Conversion to dexamethasone was well tolerated and was not associated with adrenocortical insufficiency or side effects of mineralocorticoid excess. Dexamethasone has been reported to cause orthostatic hypotension when given as a treatment of secondary mineralocorticoid excess in a phase I trial of abiraterone without concomitant steroids (Ryan et al, 2010). A currently ongoing phase II clinical trial (NCT01867710) is evaluating the safety profile of abiraterone given with different steroid regimens (prednisolone 5 mg twice daily, prednisolone 2.5 mg twice daily, prednisolone 5 mg once daily and dexamethasone 0.5 mg once daily) to chemotherapy-naïve metastatic CRPC patients. Moreover, abiraterone activity could be enhanced if combined with eplerenone instead of prednisolone, which, as previously reported, is feasible (Attard et al, 2008, 2009).

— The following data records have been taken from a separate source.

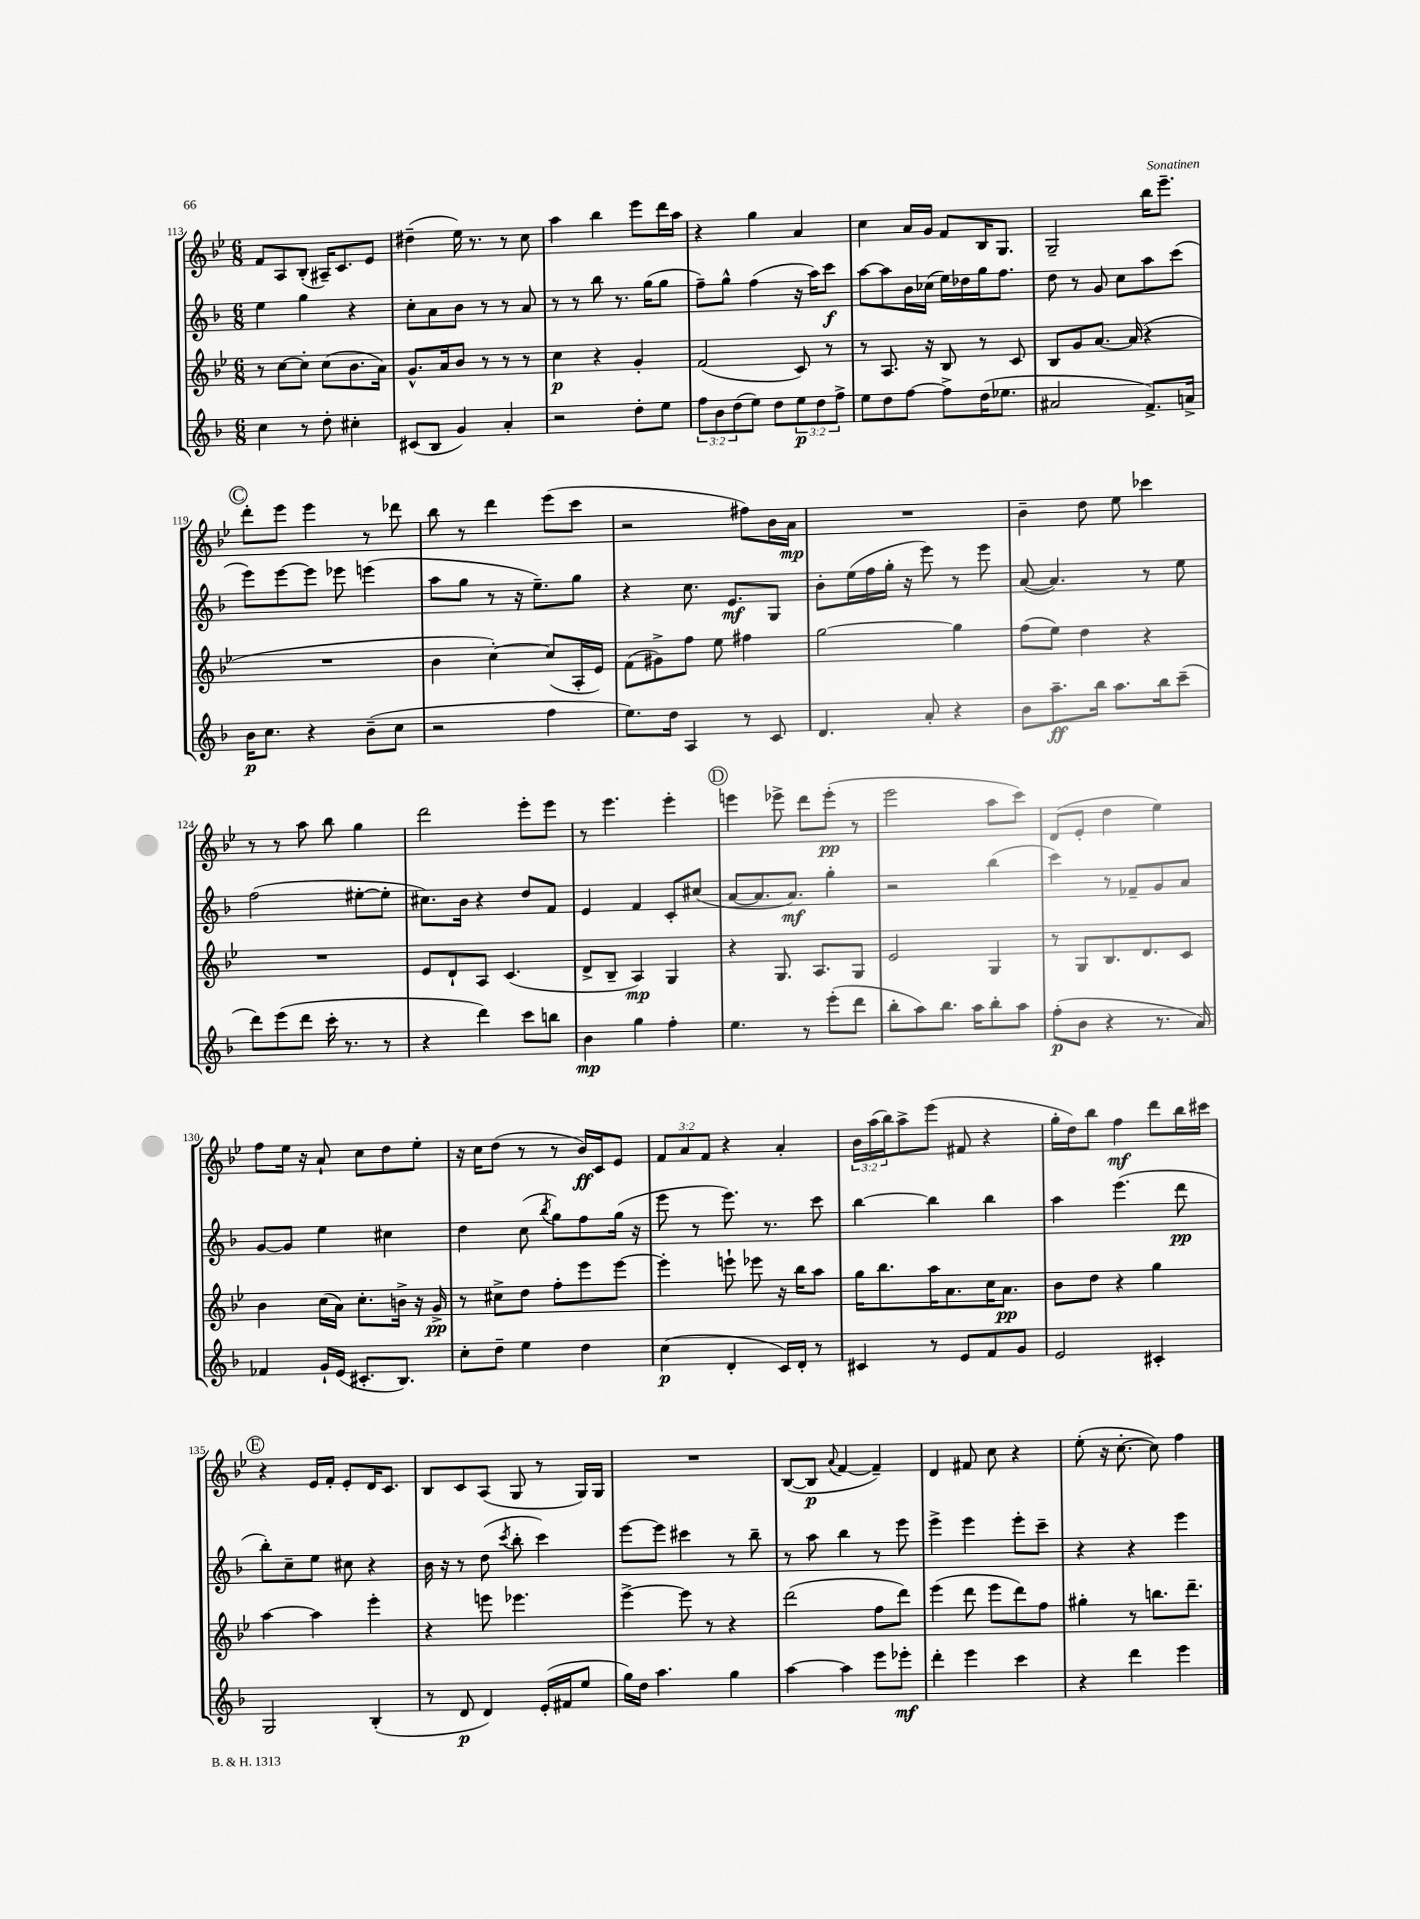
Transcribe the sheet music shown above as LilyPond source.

<<
\new StaffGroup <<
\new Staff = "s0" {
    \clef treble \key bes \major \numericTimeSignature \time 6/8 \override Staff.TupletNumber.text = #tuplet-number::calc-fraction-text
    f'8 a8 bes8-.( ais16--) c'8. ees'8 |
    dis''4--( ees''16) r8. r8 c''8 |
    a''4 bes''4 ees'''8 d'''16 a''16 |
    r4 g''4 a'4 |
    c''4 a'16 g'16 f'8 bes16 g8. |
    g2-- bes''16 ees'''8.-- |
    \mark \markup { \circle "C" } d'''8-. ees'''8 ees'''4 r8 des'''8 |
    bes''8 r8 d'''4 ees'''8( c'''8 |
    r2 fis''8) bes'16 a'16\mp |
    R2. |
    bes'4-- d''8 ees''8 ces'''4 |
    r8 r8 a''8 bes''8 g''4 |
    d'''2 ees'''8-. ees'''8 |
    r8 ees'''4. ees'''4-. |
    \mark \markup { \circle "D" } e'''4 ees'''8-> d'''8 ees'''8-.\pp( r8 |
    ees'''2 a''8 c'''8) |
    d'8( ees'8-. d''4 ees''4) |
    f''8 ees''16 r16 a'8-! c''8 d''8 ees''8-. |
    r16 c''16 d''8( r8 r8 bes'16\ff) c'16 ees'8 |
    \tuplet 3/2 { f'8 a'8 f'8 } r4 a'4-. |
    \tuplet 3/2 { bes'16 a''16( bes''16) } a''8-> ees'''8( fis'8 r4 |
    g''16-. d''16) bes''8 f''4\mf d'''8 bes''16 cis'''16 |
    \mark \markup { \circle "E" } r4 ees'16 f'16-. ees'8-. d'16 c'8. |
    bes8 c'8 a8( g8 r8 g16) g16 |
    R2. |
    bes8~( bes8\p \appoggiatura { a'8 } f'4~ f'4--) |
    d'4 fis'8 c''8 r4 |
    ees''8-.( r16 c''8.~-. c''8) f''4 \bar "|." |
}
\new Staff = "s1" {
    \clef treble \key f \major \numericTimeSignature \time 6/8
    e''4 g''4 r4 |
    c''8-. a'8 bes'8 r8 r8 a'8 |
    r8 r8 bes''8 r8. g''16( g''8 |
    f''8--) g''8-^ f''4( r16 a''16) c'''8\f |
    a''8~ a''8 bes'16 ces''16( e''16) des''16 g''16 f''8. |
    d''8 r8 g'8 c''8 a''8 c'''8( |
    \mark \markup { \circle "C" } e'''8) e'''8~ e'''8 ees'''8 e'''4( |
    a''8 g''8 r8 r16 e''8.--) g''8 |
    r4 c''8. e'8.\mf g8 |
    bes'8-. e''16( f''16 g''16-. r16 e'''8) r8 e'''8 |
    a'8~( a'4.) r8 e''8 |
    f''2( eis''8~-. eis''8-. |
    cis''8.) bes'16 r4 d''8 f'8 |
    e'4 f'4 c'8-. cis''8( |
    \mark \markup { \circle "D" } a'8~ a'8. a'8.\mf) g''4-. |
    r2 bes''4( |
    c'''4) r8 fes'8-- g'8 a'8 |
    g'8~ g'8 e''4 cis''4 |
    d''4 c''8( \acciaccatura { bes''8 } g''8) f''8 g''16( r16 |
    e'''8 r8 e'''8.) r8. c'''8 |
    bes''4~ bes''4 bes''4 |
    a''4 e'''4.( d'''8\pp |
    \mark \markup { \circle "E" } bes''8-.) c''8-- e''8 cis''8 r4 |
    bes'16 r16 r8 d''8( \acciaccatura { c'''8 } bes''8-. c'''4) |
    e'''8~ e'''8 cis'''4 r8 bes''8-- |
    r8 a''8 bes''4 r8 e'''8 |
    e'''4-> e'''4 e'''8-. c'''8-- |
    r4 r4 e'''4 \bar "|." |
}
\new Staff = "s2" {
    \clef treble \key bes \major \numericTimeSignature \time 6/8
    r8 c''8~ c''8-. c''8( bes'8. a'16) |
    g'8.-^ a'16 bes'8 r8 r8 r8 |
    c''4\p r4 g'4-. |
    f'2( c'8) r8 |
    r8 a8. r16 bes8 r8 c'8 |
    bes8 g'8 a'8.~ a'16( r4 |
    \mark \markup { \circle "C" } R2. |
    bes'4 c''4~-.) c''8( a16-. ees'16) |
    f'8( gis'8->) f''8 ees''8 fis''4 |
    g''2~ g''4 |
    f''8( ees''8) d''4 r4 |
    R2. |
    ees'8 d'8-! a8 c'4.( |
    d'8-> bes8-- a4\mp) g4 |
    \mark \markup { \circle "D" } r4 g8. a8. g8 |
    ees'2 g4 |
    r8 g8 bes8. d'8. c'8 |
    bes'4 c''16( a'16) c''8.-. b'16-> r16 g'16->\pp |
    r8 cis''8-> d''8 f''8-. ees'''8 ees'''8~ |
    ees'''4-. e'''8-! ees'''8 r16 bes''16 a''8 |
    g''16 bes''8. a''16 a'8. c''16 a'8.\pp |
    bes'8 d''8 r4 g''4 |
    \mark \markup { \circle "E" } a''4~ a''4 ees'''4-. |
    r4 e'''8 ees'''4. |
    ees'''4~-> ees'''8 r8 r4 |
    d'''2( f''8 d'''8) |
    ees'''4( d'''8 ees'''8 d'''8) f''8 |
    gis''4-. r8 b''8. d'''8.-- \bar "|." |
}
\new Staff = "s3" {
    \clef treble \key f \major \numericTimeSignature \time 6/8 \override Staff.TupletNumber.text = #tuplet-number::calc-fraction-text
    c''4 r8 d''8-. cis''4-. |
    cis'8( bes8 g'4) a'4-. |
    r2 d''8-. e''8 |
    \tuplet 3/2 { f''8 bes'8 d''8( } e''8) d''8 \tuplet 3/2 { e''8\p d''8 f''8-> } |
    e''8 d''8 f''8~ f''8-> d''16( ees''8. |
    ais'2 f'8.->) a'16-> |
    \mark \markup { \circle "C" } bes'16\p c''8. r4 bes'8--( c''8 |
    r2 f''4 |
    e''8.) d''16 a4 r8 c'8 |
    d'4. a'8-. r4 |
    bes'8 a''8.--\ff bes''16 a''8. bes''16 c'''8--( |
    d'''8) e'''8( d'''8 c'''16-. r8. r8 |
    r4 d'''4) c'''8 b''8 |
    bes'4\mp g''4 f''4-. |
    \mark \markup { \circle "D" } e''4. r8 e'''8-.( d'''8 |
    bes''8-. a''8) bes''8. a''16 bes''8-. a''8 |
    f''8-.\p( bes'8 r4 r8. a'16) |
    fes'4 g'16-! e'16( cis'8.-. bes8.) |
    c''8-. d''8-- e''4 d''4 |
    c''4\p( d'4-. c'16) d'16-. r8 |
    cis'4 r8 e'8 f'8 g'8 |
    e'2 cis'4-. |
    \mark \markup { \circle "E" } g2 bes4-.( |
    r8 d'8\p d'4) e'16-.( fis'16 e''8 |
    g''16) d''16 a''4. g''4 |
    a''4~ a''4 e'''8 ees'''8-.\mf |
    d'''4-. e'''4 c'''4 |
    r4 d'''4 e'''4 \bar "|." |
}
>>
>>
\layout { \context { \Score currentBarNumber = #113 } }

Several hypotheses could be considered to explain the observed effect. Possible mechanisms of resistance that would be reversed by ‘steroid switch’ are as follows:

  1. 1)

    Activation of the glucocorticoid receptor leads to resistance, as recently published for enzalutamide (Arora et al, 2013), which is reversed owing to the lower equivalent dose of dexamethasone compared with prednisolone. Reduced activation of the glucocorticoid receptor by doses of dexamethasone with a lower equivalent glucocorticoid activity induces less activation of the GR. In all, 90% of the patients in our study ultimately received 0.5 mg dexamethasone daily, which represents a 67% reduction in glucocorticoid activity compared with prednisolone 5 mg twice daily. The remaining three patients (10%) received a dose of dexamethasone 1 mg once daily, representing a 33% reduction in glucocorticoid activity; only one of the patients receiving dexamethasone 1 mg once daily achieved a >50% PSA decline.

  2. 2)

    Resistance occurs secondary to emergence of AR somatic point mutations that are activated by prednisolone but not by dexamethasone.

  3. 3)

    Resistance occurs secondary to activation of the mineralocorticoid receptor, for which dexamethasone has a lower affinity (Lan et al, 1982).

  4. 4)

    Other factors that may also contribute to the superior activity of dexamethasone in CRPC, including when administered as a single agent.

We acknowledge the lack of a control group in which abiraterone was discontinued at the time of steroid switch as a major limitation of the study. The possibility of the observed responses being related to the activity of dexamethasone as a single agent can therefore not be excluded. However, the similar response rate in patients regardless of progression on prior single agent dexamethasone suggests that an alternative mechanism is responsible for the observed responses.

In conclusion, performing a steroid switch in patients with a rising PSA while on abiraterone can delay the development of resistance, and it can induce radiological responses in selected patients. Prospective clinical trials with integrated biomarker studies are now required to further evaluate the extent of benefit and the biological mechanisms underlying our observations.